This must be Eastern Algerian, more understandable for me as a Tunisian. Something important in this sentence is this phrase commonly used:

_La tentation_*ta3 wednou bayna beli machi 9abel*
*
"ta3" wednou *is an expression we often use to say that something is "rubbish" ("from my ear" literally)...or that your NOT fond of it. "Ki wednou" (like his ear) is also often used. 
So in this case it says "the temptation that is none-existent (no temptation at all) "bayna b-illi mosh qaabel" from someone who's not into it/doesnt want to (listen)."

beli we do use it sometimes in Tunisia and it is made up in dialect of "bi" and "illi".

For example: "al far9 (farq) billi my7ebech yemchi w billi y7eb houa ano" (the difference between the one who doesnt want to go and the one who does is that..."


----------



## tounsi51

^We are not sure about that and you are only supposing. You may be wrong, I don't think they say machi in Eastern Algeria

*
bayna beli machi 9abel
*
But in Tunisia we would day: dhahar elli ma ye9belch

Beli also comes before a name: bayan belli houwa/Mohamed machi chbeb


----------



## Zoghbi

Hemza said:


> Well, it's a kind of ta marbûTa (and it is pronounced) since it's here to distinguish between masculine possessive and feminine.
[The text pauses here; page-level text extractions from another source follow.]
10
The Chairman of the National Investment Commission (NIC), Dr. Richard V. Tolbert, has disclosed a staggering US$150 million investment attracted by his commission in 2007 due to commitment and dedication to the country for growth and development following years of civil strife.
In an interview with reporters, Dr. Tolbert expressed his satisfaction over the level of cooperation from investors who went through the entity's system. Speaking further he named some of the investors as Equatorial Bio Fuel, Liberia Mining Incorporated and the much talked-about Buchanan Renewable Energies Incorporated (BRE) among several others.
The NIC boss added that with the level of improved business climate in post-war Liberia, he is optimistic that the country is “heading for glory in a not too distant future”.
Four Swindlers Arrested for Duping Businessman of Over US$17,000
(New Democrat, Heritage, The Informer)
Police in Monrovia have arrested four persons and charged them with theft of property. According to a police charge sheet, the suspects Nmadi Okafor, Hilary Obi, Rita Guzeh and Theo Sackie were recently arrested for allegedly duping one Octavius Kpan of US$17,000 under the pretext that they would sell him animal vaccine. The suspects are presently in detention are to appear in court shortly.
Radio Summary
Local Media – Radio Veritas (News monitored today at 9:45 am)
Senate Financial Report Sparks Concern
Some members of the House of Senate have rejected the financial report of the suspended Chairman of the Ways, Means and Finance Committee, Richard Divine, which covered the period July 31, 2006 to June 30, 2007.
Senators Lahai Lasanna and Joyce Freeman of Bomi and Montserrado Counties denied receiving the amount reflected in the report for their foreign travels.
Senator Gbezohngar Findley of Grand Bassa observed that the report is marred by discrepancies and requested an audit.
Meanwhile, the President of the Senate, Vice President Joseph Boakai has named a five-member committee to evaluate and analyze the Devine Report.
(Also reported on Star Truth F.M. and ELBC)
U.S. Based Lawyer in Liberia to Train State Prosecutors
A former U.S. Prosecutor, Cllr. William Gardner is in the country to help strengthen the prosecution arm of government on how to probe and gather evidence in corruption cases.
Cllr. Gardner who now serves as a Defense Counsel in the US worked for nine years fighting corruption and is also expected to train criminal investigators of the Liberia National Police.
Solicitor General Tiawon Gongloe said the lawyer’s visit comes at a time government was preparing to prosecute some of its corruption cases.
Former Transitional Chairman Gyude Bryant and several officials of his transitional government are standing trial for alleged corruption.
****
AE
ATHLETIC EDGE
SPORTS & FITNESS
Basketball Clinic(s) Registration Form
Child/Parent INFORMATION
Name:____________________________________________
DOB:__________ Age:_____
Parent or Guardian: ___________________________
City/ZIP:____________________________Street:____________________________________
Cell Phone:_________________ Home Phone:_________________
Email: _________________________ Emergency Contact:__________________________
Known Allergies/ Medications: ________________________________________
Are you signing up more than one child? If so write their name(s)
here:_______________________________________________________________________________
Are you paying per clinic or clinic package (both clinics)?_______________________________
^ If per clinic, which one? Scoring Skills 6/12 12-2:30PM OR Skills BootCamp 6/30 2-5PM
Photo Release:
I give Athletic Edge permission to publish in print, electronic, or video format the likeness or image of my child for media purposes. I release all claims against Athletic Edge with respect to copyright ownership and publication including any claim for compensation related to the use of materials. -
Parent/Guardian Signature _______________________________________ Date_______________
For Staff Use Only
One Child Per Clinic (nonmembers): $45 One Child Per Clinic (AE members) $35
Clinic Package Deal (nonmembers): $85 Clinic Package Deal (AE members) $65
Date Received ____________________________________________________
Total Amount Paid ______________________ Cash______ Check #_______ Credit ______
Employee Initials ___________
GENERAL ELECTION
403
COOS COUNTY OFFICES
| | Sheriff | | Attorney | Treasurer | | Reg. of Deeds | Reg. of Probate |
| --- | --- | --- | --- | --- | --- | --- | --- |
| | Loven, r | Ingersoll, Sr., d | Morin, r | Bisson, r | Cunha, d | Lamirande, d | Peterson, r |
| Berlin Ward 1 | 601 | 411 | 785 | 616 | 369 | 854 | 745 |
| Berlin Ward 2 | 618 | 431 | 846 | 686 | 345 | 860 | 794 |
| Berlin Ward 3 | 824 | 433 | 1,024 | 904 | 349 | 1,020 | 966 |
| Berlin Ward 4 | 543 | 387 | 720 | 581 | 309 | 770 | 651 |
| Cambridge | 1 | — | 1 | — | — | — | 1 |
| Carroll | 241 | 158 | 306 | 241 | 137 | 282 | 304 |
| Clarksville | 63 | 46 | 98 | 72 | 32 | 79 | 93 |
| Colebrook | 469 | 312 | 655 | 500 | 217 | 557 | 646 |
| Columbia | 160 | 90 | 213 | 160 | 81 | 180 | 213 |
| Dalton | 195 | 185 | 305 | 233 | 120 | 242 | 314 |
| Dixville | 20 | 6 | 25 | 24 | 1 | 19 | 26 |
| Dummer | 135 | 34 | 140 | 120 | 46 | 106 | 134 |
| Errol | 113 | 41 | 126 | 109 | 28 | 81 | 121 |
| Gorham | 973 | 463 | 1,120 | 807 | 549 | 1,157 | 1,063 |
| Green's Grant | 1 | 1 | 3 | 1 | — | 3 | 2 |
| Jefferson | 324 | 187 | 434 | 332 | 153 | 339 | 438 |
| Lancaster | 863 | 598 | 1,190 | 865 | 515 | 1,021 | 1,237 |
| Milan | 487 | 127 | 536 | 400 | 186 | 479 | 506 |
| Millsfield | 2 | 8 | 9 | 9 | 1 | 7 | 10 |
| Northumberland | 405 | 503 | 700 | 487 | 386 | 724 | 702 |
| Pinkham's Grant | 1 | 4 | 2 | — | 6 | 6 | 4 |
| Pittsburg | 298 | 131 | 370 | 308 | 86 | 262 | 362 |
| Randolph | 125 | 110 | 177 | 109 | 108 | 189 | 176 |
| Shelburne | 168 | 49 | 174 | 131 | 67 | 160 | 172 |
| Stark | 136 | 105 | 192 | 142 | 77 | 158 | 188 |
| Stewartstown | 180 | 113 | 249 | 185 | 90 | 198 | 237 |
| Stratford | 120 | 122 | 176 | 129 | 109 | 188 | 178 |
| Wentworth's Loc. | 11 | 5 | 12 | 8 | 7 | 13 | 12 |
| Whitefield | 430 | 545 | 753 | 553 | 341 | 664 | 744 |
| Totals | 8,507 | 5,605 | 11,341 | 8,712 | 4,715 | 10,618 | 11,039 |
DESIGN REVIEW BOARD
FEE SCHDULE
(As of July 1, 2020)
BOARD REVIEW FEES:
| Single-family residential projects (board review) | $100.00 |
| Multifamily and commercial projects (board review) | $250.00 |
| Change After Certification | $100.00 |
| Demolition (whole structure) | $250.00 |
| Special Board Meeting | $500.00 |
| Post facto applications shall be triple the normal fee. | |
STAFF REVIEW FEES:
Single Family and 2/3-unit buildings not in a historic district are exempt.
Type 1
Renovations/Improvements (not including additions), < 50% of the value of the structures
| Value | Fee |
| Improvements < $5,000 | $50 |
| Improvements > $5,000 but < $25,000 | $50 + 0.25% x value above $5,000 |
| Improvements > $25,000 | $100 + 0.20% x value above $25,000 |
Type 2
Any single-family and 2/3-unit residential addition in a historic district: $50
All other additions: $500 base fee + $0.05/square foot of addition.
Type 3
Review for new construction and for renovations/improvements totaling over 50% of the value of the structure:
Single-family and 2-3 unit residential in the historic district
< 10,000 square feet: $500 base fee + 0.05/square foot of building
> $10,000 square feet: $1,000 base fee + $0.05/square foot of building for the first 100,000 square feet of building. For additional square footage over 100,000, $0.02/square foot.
You would say:
> هذا الكأس *تاع *عمر but هذي العلبة *تاعت *عمر (glass is masculine while box is feminine).
> 
> But in some areas, as Elroy said, it became one word for everything, whatever the gender or the number are. I don't know the situation in the different areas of Algeria though.



Indeed the situation is not uniform in Algeria, everywhere enta3/ta3 have a plurial form : tawe3 تاوع  or tow3 توع depending regions.
The feminine  form (تاعة) on the other hand is definitly a feature of westerns rurals dialects.


----------